Dorian a réussi à couper la branche et le conteneur a repris sa descente. En dessous, nous avons tâtonné avec les parpaings préparés à l'avance, essayant de les positionner pour un atterrissage à niveau. Inexpérimentés, nous avons placé les blocs à l'envers. Le livreur a soupiré et nous a donné des instructions : « Il faut les tourner dans l'autre sens pour qu'ils puissent supporter le poids, sinon le container va les écraser. »
Finalement, dans un bruit sourd, le conteneur s'est mis en place. Nous sommes allé.es remercier le livreur, qui a alors demandé à Dorian : « Alors vous êtes chercheur ? Vous cherchez quoi ? »
Dorian : « Je fais des recherches en sociologie. »
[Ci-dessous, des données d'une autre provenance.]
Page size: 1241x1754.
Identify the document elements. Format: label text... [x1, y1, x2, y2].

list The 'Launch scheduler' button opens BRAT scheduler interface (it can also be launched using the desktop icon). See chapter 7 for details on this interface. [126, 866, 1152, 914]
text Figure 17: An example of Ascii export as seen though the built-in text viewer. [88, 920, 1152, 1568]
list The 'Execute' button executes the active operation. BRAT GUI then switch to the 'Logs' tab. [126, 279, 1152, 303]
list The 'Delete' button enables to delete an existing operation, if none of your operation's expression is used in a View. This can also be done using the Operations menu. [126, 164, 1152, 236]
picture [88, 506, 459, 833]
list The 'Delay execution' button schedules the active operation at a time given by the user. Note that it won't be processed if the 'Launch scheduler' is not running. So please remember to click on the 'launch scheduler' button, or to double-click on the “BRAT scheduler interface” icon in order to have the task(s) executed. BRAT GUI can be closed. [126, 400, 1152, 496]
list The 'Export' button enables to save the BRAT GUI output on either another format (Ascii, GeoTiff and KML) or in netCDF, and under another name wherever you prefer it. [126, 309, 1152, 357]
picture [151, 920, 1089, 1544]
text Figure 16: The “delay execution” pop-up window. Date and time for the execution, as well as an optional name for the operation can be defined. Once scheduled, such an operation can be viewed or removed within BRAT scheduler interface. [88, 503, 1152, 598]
Livreur : « La sociologie ? Je n'ai pas fait beaucoup d'études. Qu'est-ce c'est ? »
Dorian : « C'est l'étude du fonctionnement de la société. »
Livreur : « Et alors, elle fonctionne bien ? »
Dorian : « Elle a pas mal de problèmes. »
Livreur : « Et si on commençait par se débarrasser de tous les politichiens ? »
Dorian : « Je ne sais pas. Je pense que certains partent avec de bonnes intentions, mais le système politique finit par les corrompre. D'autres sont juste des psychopathes. »
Le livreur ne répondit pas, apparemment satisfait de la réponse. Il monta dans son camion, retira ses chaussures et les posa sur les marches comme s'il entrait dans un salon. Après nous avoir demandé l'itinéraire pour sa prochaine destination, il démarra.